The inverted V is often used in conjunction with other teeth configurations or a scoring blade. "It is a very good tracking saw, which is used in a lot of diamond saw blade applications," says Neer.
Whatever blade you use to get the finish you want, adjustments to the blade height can also improve the finish. "For example, proper blade height is essential to chip-free cuts," says Freud Tools. "If you experience chipping on the bottom of the material, lower the blade slightly. If there is chipping in the top of the material, the blade height should be increased slightly."
Thin versus thick
Tiny Coffin of L.S. Starrett says that with the price of lumber climbing ever higher, more companies are considering thinner blades, which produce less waste.
Thickness of the blade affects yield, the quality of the cut, how much power is required and the rigidity of the blade. "The wider the cut is, the more horsepower is needed.
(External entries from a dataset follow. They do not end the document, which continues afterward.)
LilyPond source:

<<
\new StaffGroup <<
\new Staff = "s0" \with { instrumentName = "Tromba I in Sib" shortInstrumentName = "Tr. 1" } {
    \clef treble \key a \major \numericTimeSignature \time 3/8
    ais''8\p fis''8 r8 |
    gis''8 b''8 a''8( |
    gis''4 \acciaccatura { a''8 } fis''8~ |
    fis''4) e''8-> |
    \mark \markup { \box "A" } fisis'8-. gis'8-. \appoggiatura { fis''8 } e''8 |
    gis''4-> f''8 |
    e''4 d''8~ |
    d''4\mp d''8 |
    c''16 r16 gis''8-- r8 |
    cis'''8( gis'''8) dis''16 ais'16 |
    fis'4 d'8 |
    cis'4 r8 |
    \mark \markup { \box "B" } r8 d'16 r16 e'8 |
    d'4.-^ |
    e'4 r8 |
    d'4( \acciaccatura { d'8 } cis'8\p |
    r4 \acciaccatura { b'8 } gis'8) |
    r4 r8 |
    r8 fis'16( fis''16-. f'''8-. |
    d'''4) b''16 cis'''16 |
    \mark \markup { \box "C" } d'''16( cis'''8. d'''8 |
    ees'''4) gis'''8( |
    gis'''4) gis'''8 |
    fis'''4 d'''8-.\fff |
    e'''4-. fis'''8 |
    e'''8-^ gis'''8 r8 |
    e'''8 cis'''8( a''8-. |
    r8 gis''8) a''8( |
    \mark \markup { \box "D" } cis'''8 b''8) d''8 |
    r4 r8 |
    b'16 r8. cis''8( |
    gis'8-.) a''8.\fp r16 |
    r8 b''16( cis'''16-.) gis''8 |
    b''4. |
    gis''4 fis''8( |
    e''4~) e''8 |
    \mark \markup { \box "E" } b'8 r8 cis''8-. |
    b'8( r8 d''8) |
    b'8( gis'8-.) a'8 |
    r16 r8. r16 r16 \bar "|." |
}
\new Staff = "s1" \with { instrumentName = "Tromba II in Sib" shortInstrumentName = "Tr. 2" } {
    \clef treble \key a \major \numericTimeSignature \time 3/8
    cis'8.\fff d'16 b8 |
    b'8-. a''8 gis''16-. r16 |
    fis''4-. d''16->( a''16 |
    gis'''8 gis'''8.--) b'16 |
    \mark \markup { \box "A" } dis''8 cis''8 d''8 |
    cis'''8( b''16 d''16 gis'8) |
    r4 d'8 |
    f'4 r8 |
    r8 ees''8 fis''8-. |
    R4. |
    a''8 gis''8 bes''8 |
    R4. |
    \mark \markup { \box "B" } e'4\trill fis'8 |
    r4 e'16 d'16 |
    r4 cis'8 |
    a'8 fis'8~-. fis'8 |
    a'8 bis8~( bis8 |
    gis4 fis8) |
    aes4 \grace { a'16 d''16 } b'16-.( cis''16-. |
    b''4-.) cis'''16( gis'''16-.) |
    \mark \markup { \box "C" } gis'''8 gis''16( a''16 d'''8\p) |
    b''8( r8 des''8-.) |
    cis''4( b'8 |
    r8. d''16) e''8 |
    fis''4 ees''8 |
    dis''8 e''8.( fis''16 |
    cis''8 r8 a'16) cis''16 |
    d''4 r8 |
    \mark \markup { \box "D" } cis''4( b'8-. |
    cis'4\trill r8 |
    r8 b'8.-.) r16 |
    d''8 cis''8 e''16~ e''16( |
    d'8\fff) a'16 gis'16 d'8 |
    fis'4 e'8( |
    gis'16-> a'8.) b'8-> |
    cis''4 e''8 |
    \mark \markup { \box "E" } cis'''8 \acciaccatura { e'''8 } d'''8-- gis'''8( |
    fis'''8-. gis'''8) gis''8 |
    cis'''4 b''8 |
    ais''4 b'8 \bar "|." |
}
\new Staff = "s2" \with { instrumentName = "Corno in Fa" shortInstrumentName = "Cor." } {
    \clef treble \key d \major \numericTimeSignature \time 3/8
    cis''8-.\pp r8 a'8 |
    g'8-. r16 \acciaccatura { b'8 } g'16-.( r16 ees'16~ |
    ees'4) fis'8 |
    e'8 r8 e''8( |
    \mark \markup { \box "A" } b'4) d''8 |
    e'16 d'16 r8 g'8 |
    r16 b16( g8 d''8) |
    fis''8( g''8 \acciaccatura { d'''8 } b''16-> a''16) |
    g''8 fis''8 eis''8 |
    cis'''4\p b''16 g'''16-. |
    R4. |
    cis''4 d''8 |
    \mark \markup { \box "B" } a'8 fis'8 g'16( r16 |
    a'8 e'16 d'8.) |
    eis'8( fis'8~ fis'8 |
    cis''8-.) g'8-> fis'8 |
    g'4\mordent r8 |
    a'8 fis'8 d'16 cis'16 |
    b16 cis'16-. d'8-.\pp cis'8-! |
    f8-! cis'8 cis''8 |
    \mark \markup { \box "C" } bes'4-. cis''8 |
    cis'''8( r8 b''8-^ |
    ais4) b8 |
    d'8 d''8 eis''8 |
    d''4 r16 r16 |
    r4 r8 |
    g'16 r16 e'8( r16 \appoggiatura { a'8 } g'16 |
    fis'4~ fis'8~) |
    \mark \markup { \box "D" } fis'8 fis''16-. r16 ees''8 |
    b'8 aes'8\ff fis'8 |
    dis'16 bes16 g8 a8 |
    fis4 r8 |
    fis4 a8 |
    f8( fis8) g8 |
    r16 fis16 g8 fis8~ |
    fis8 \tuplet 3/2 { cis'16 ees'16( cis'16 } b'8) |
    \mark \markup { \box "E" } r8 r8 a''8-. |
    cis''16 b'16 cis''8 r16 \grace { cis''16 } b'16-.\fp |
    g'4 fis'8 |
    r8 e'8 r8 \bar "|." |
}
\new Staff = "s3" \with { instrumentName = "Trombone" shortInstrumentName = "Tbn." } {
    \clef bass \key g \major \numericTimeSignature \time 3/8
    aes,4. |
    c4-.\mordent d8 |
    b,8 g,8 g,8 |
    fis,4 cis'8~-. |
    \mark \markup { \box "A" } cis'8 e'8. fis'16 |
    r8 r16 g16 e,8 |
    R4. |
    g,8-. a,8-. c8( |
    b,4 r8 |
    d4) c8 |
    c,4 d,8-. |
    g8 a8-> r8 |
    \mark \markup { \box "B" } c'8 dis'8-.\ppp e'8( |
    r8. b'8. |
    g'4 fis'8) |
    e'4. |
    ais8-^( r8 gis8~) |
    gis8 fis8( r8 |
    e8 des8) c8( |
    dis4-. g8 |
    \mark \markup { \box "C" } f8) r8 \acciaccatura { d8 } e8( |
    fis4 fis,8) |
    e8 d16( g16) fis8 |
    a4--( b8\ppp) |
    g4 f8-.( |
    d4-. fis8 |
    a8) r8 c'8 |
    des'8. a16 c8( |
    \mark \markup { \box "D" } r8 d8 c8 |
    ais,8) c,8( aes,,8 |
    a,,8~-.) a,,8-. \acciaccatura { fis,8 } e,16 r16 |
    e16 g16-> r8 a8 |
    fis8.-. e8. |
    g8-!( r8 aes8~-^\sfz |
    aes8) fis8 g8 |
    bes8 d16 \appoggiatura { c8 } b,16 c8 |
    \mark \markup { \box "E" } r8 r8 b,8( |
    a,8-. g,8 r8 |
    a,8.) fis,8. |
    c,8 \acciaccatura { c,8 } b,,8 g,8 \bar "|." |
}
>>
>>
Some of the cheaper table saws and miter saws do not have the power to run an industrial blade," says Veening.
The disadvantage of thinner blades is primarily less durability. "The blades are more delicate and expensive to maintain, typically needing more adjustments in tension and strengthening, and a high level of calibration in the machinery running the blades," says Neer.
"A blade for ripping is normally made with a heavier plate than a fine trim saw simply because it has to work harder and still remain stable in the cut," says Veening. With a thinner blade there's less stability and it has a tendency to wander through the cut, giving a bad finish, he says.